Data records:
******
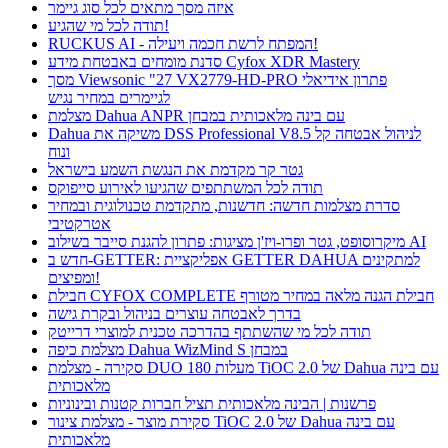
איזה מסך מתאים לכל סוג גיימר
תודה לכל מי שהגיע!
RUCKUS AI - המפתח לרשת חכמה ויעילה!
סדנת מומחים באבטחת מידע Cyfox XDR Mastery
מסך Viewsonic "27 VX2779-HD-PRO פתרון אידיאלי
לגיימרים במחיר נגיש
מצלמת Dahua ANPR עם בינה מלאכותית במבחן
Dahua משיקה את DSS Professional V8.5 לניהול אבטחה קל
ונוח
גטר קר מקדמת את הנגשת השמע בישראל
תודה לכל המשתתפים שהגיעו לאירוע סייפוקס
סדרת מצלמות חדשה: חדשנות, מתקדמת טכנולוגית ובמחיר
אטרקטיבי
מיקרוסופט, גטר ופרו-ויז'ן מציגות: פתרון להגנת סייבר בשילוב AI
חדש ב-GETTER: אפליקציית GETTER DAHUA למתקינים
ומפיצים!
חבילת CYFOX COMPLETE חבילת הגנה מלאה במחיר מטורף
בדרך לאבטחה עוצרים בניהול ובקרת גישה
תודה לכל מי שהשתתף בהדרכה טכנית למוצרי דרייטק
מצלמת כיפה Dahua WizMind S במבחן
סקירה - מצלמת DUO 180 מעלות TiOC 2.0 של Dahua עם בינה
מלאכותית
פרשנות | הבינה מלאכותית תציל חברות קטנות ובינוניות
סקירת מוצר - מצלמת צינור TiOC 2.0 של Dahua עם בינה
מלאכותית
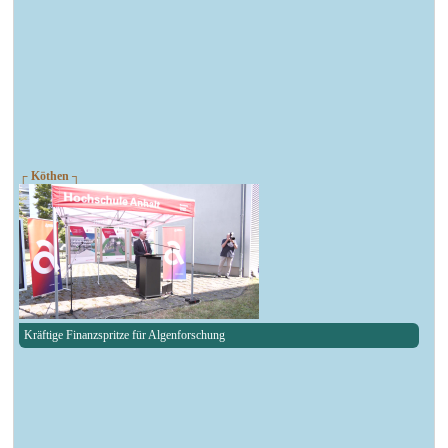
┌ Köthen ┐
Kräftige Finanzspritze für Algenforschung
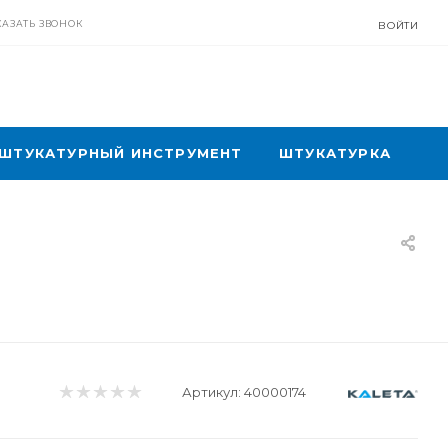
КАЗАТЬ ЗВОНОК
ВОЙТИ
ШТУКАТУРНЫЙ ИНСТРУМЕНТ
ШТУКАТУРКА
Артикул:
40000174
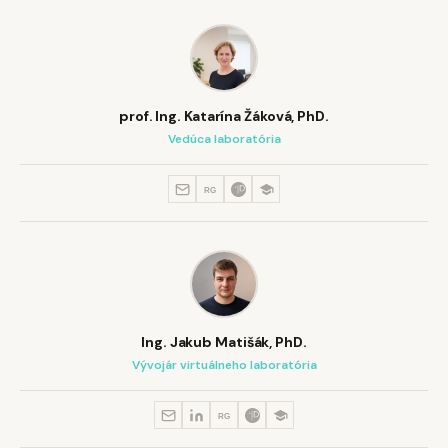
prof. Ing. Katarína Žáková, PhD.
Vedúca laboratória
RG
Ing. Jakub Matišák, PhD.
Vývojár virtuálneho laboratória
RG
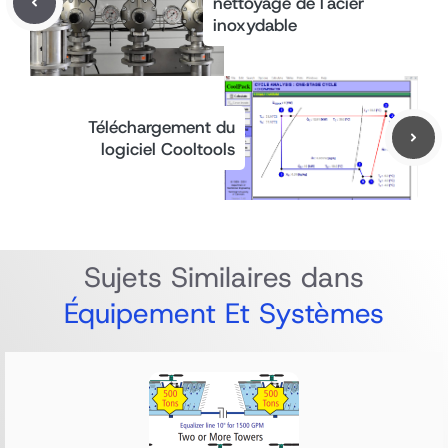
nettoyage de l'acier
inoxydable
Téléchargement du
logiciel Cooltools
Sujets Similaires dans
Équipement Et Systèmes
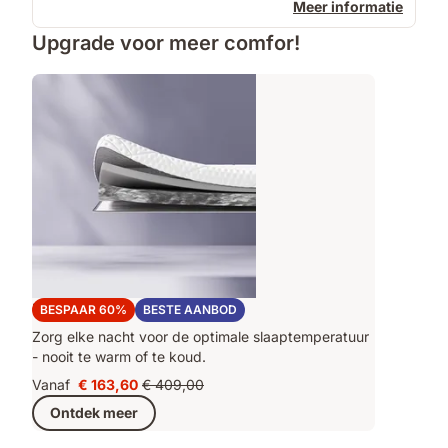
Meer informatie
Upgrade voor meer comfor!
Emma Original Pro+ Topper
BESPAAR 60%
BESTE AANBOD
Zorg elke nacht voor de optimale slaaptemperatuur
- nooit te warm of te koud.
Vanaf
€ 163,60
€ 409,00
Prijs
Oorspronkelijke
Ontdek meer
€ 163,60
prijs
€ 409,00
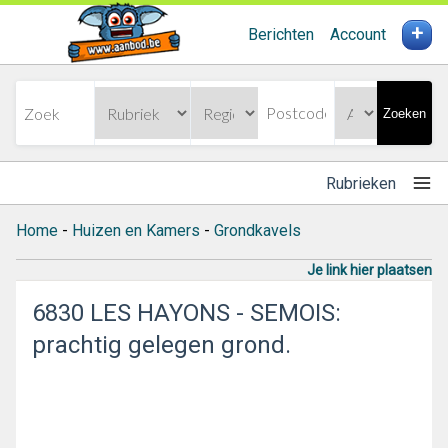
+
Berichten
Account
Zoeken
Rubrieken
Home
-
Huizen en Kamers
-
Grondkavels
Je link hier plaatsen
6830 LES HAYONS - SEMOIS:
prachtig gelegen grond.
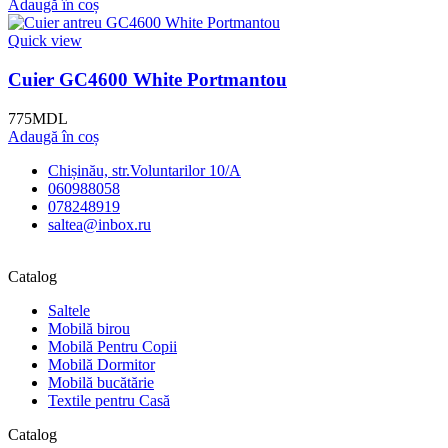
Adaugă în coș
Quick view
Cuier GC4600 White Portmantou
775
MDL
Adaugă în coș
Chișinău, str.Voluntarilor 10/A
060988058
078248919
saltea@inbox.ru
Catalog
Saltele
Mobilă birou
Mobilă Pentru Copii
Mobilă Dormitor
Mobilă bucătărie
Textile pentru Casă
Catalog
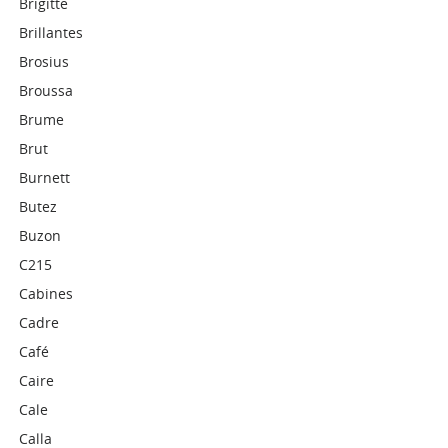
Brigitte
Brillantes
Brosius
Broussa
Brume
Brut
Burnett
Butez
Buzon
C215
Cabines
Cadre
Café
Caire
Cale
Calla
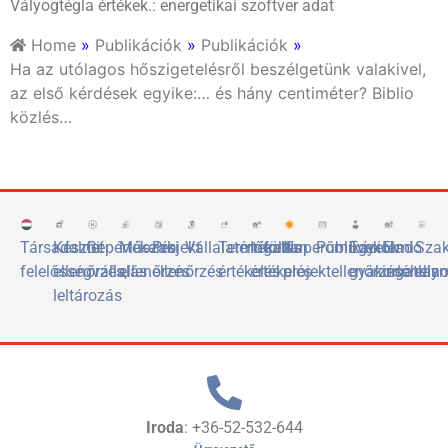
Vályogtégla értékek.: energetikai szoftver adat
Home
»
Publikációk
»
Publikációk
»
Ha az utólagos hőszigetelésről beszélgetünk valakivel,
az első kérdések egyike:… és hány centiméter? Biblio
közlés…
Társadalmi
Készlet
Gépértékelés
Műszaki
Projekt
Vállalatértékelés
Termőföld
Ingatlan
Naperőművek
Publikációk
Egyetemi
Eladó
Sza
felelősségvállalás
ellenőrzés,
ellenőrzés
ellenőrzés
értékelés
értékelés
projektellenőrzése
gyakorlóhely
ingatlan
elis
leltározás
Iroda
: +36-52-532-644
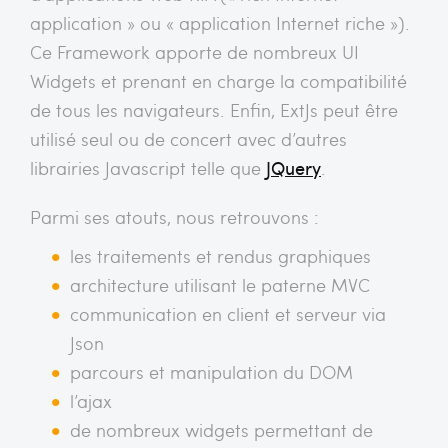
application » ou « application Internet riche »).
Ce Framework apporte de nombreux UI
Widgets et prenant en charge la compatibilité
de tous les navigateurs. Enfin, ExtJs peut être
utilisé seul ou de concert avec d’autres
librairies Javascript telle que
JQuery
.
Parmi ses atouts, nous retrouvons :
les traitements et rendus graphiques
architecture utilisant le paterne MVC
communication en client et serveur via
Json
parcours et manipulation du DOM
l’ajax
de nombreux widgets permettant de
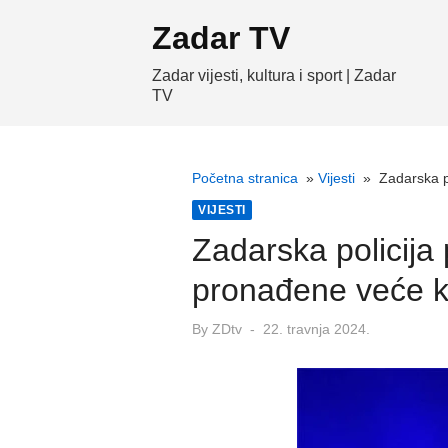
Skip
Zadar TV
to
content
Zadar vijesti, kultura i sport | Zadar
TV
Početna stranica
»
Vijesti
»
Zadarska p
VIJESTI
Zadarska policija
pronađene veće ko
Posted
By
ZDtv
22. travnja 2024.
on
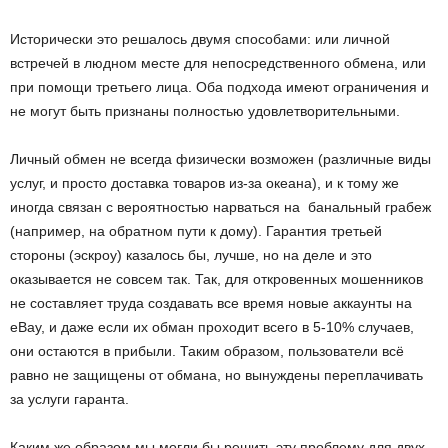
Исторически это решалось двумя способами: или личной
встречей в людном месте для непосредственного обмена, или
при помощи третьего лица. Оба подхода имеют ограничения и
не могут быть признаны полностью удовлетворительными.
Личный обмен не всегда физически возможен (различные виды
услуг, и просто доставка товаров из-за океана), и к тому же
иногда связан с вероятностью нарваться на банальный грабеж
(например, на обратном пути к дому). Гарантия третьей
стороны (эскроу) казалось бы, лучше, но на деле и это
оказывается не совсем так. Так, для откровенных мошенников
не составляет труда создавать все время новые аккаунты на
eBay, и даже если их обман проходит всего в 5-10% случаев,
они остаются в прибыли. Таким образом, пользователи всё
равно не защищены от обмана, но вынуждены переплачивать
за услуги гаранта.
Каким же образом мы могли бы решить эту проблему для двух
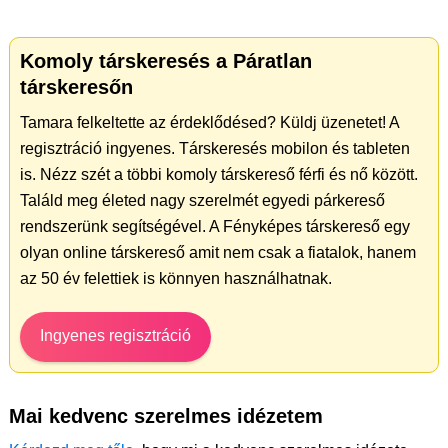
Komoly társkeresés a Páratlan
társkeresőn
Tamara felkeltette az érdeklődésed? Küldj üzenetet! A
regisztráció ingyenes. Társkeresés mobilon és tableten
is. Nézz szét a többi komoly társkereső férfi és nő között.
Találd meg életed nagy szerelmét egyedi párkereső
rendszerünk segítségével. A Fényképes társkereső egy
olyan online társkereső amit nem csak a fiatalok, hanem
az 50 év felettiek is könnyen használhatnak.
Ingyenes regisztráció
Mai kedvenc szerelmes idézetem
******
DIRECTIVE :: Within the entries above, the lines from the one containing "felelősségvállalás" through the one containing "Ingyenes regisztráció" are to be transcribed exactly, ends included, pictures excluded.

WRITTEN RESPONSE ::
felelősségvállalás
ellenőrzés,
ellenőrzés
ellenőrzés
értékelés
értékelés
projektellenőrzése
gyakorlóhely
ingatlan
elis
leltározás
Iroda
: +36-52-532-644
application » ou « application Internet riche »).
Ce Framework apporte de nombreux UI
Widgets et prenant en charge la compatibilité
de tous les navigateurs. Enfin, ExtJs peut être
utilisé seul ou de concert avec d’autres
librairies Javascript telle que
JQuery
.
Parmi ses atouts, nous retrouvons :
les traitements et rendus graphiques
architecture utilisant le paterne MVC
communication en client et serveur via
Json
parcours et manipulation du DOM
l’ajax
de nombreux widgets permettant de
Skip
Zadar TV
to
content
Zadar vijesti, kultura i sport | Zadar
TV
Početna stranica
»
Vijesti
»
Zadarska p
VIJESTI
Zadarska policija
pronađene veće ko
Posted
By
ZDtv
22. travnja 2024.
on
Исторически это решалось двумя способами: или личной
встречей в людном месте для непосредственного обмена, или
при помощи третьего лица. Оба подхода имеют ограничения и
не могут быть признаны полностью удовлетворительными.
Личный обмен не всегда физически возможен (различные виды
услуг, и просто доставка товаров из-за океана), и к тому же
иногда связан с вероятностью нарваться на банальный грабеж
(например, на обратном пути к дому). Гарантия третьей
стороны (эскроу) казалось бы, лучше, но на деле и это
оказывается не совсем так. Так, для откровенных мошенников
не составляет труда создавать все время новые аккаунты на
eBay, и даже если их обман проходит всего в 5-10% случаев,
они остаются в прибыли. Таким образом, пользователи всё
равно не защищены от обмана, но вынуждены переплачивать
за услуги гаранта.
Каким же образом мы могли бы решить эту проблему для двух
Komoly társkeresés a Páratlan
társkeresőn
Tamara felkeltette az érdeklődésed? Küldj üzenetet! A
regisztráció ingyenes. Társkeresés mobilon és tableten
is. Nézz szét a többi komoly társkereső férfi és nő között.
Találd meg életed nagy szerelmét egyedi párkereső
rendszerünk segítségével. A Fényképes társkereső egy
olyan online társkereső amit nem csak a fiatalok, hanem
az 50 év felettiek is könnyen használhatnak.
Ingyenes regisztráció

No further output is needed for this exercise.